Come proteggere i riscaldatori a infrarossi in ambienti umidi
Se si vogliono utilizzare lampade a infrarossi in bagno o in ambienti umidi, una semplice copertura “resistente alle gocce d’acqua” non è sufficiente. Da un lato ci sono elementi elettrici ad alta potenza, dall’altro invece c’è umidità conduttrice di elettricità. È una combinazione pericolosa. Un piccolo problema o una falla nell’isolamento possono causare problemi seri.
Per garantire la sicurezza, è necessario utilizzare tre livelli di protezione diversi.
Prima di tutto, parliamo dei tubi utilizzati.
Il quarzo standard non è in grado di resistere alla presenza costante di vapore.
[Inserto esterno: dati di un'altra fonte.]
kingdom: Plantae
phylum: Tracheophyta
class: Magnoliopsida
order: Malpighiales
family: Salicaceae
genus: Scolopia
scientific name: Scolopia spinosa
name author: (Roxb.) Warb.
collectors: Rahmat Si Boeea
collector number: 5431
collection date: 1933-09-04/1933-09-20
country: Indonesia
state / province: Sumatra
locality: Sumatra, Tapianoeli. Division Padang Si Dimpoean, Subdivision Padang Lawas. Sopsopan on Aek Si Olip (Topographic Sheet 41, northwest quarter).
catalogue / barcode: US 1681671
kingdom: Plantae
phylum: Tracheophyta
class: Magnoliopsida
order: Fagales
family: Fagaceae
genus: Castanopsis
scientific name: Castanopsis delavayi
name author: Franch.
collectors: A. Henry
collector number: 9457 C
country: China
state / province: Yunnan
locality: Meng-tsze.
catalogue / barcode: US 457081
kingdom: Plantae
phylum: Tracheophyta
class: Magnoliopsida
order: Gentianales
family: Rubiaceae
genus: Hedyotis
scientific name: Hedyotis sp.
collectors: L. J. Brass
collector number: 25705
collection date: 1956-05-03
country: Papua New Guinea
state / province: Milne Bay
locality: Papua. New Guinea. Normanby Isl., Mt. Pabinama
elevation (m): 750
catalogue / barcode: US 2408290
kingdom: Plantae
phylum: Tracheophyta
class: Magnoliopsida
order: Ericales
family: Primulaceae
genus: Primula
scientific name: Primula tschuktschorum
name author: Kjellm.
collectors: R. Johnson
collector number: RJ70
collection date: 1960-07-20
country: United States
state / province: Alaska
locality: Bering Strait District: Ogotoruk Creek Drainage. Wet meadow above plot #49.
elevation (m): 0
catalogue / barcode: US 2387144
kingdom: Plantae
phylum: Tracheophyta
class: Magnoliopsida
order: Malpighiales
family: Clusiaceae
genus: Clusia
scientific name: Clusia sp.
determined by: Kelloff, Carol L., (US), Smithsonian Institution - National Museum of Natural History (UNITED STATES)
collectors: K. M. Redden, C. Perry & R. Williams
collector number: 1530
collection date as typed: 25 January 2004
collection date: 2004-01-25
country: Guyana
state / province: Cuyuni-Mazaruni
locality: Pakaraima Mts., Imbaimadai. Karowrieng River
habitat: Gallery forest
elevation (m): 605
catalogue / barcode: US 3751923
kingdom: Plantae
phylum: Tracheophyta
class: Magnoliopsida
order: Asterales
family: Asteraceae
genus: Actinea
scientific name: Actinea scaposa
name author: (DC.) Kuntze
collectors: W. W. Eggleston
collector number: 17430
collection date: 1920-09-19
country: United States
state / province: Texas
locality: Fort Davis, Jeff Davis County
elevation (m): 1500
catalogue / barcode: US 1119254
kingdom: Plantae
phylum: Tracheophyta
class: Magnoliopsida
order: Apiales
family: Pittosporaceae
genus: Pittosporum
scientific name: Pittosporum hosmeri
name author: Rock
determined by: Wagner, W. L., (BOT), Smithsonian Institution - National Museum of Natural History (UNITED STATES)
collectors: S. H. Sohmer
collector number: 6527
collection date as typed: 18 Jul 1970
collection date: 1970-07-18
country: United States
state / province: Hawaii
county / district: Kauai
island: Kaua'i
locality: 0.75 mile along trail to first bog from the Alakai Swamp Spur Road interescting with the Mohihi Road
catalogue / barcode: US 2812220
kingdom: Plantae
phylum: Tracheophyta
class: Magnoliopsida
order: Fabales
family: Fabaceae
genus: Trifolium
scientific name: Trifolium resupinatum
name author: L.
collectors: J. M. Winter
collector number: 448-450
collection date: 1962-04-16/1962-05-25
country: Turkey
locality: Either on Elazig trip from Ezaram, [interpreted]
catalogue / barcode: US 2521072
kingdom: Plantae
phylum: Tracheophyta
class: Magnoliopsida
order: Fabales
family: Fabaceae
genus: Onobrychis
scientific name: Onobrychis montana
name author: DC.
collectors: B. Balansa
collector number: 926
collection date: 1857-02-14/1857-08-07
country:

Utilizziamo quindi rivestimenti dielettrici speciali e terminali ben sigillati. Questo impedisce all’umidità di penetrare nella camera dei filamenti. Inoltre, se una goccia d’acqua cade su un tubo estremamente caldo, il vetro può rompersi. Per evitare questo, utilizziamo vetri di spessore appropriato, in modo che possano resistere a questi shock termici senza rompersi.
Poi c’è il problema dei cavi.
Il punto chiave è che il connettore è quasi sempre il punto in cui possono verificarsi problemi. Che si tratti di cavi R7 o di cavi personalizzati, i collegamenti devono essere ben protetti. In sostanza, avvolgiamo i terminali con resine siliconiche o epoxiche ad alta temperatura. Questo crea una barriera fisica che impedisce all’acqua di passare. Non affidatevi mai al semplice involucro protettivo: esso può strapparsi. I collegamenti ben protetti sono l’unica soluzione per garantire che l’elettricità rimanga al proprio posto, anche quando l’unità diventa umida.
E naturalmente, c’è anche la questione della sicurezza.
Ogni unità deve essere collegata a un sistema di terra dedicato. Costruiamo quindi meccanismi di protezione contro le perdite di corrente, in modo che il fusibile si attivi molto prima che una persona possa diventare il percorso attraverso cui scorre la corrente.
Ma c’è un problema: se si sigilla troppo stretta l’unità per impedire l’ingresso del vapore, l’elettronica interna non può funzionare correttamente. La temperatura dell’elettronica aumenta, e questo rappresenta un problema. Bisogna trovare un equilibrio: bisogna che il dispositivo sia ben sigillato per impedire l’ingresso dell’umidità, ma allo stesso tempo permetta al calore di essere disperso tramite un dissipatore adeguato.
Un’ultima cosa: collegate l’unità a una presa GFCI. Nessuna eccezione. Fatelo assolutamente.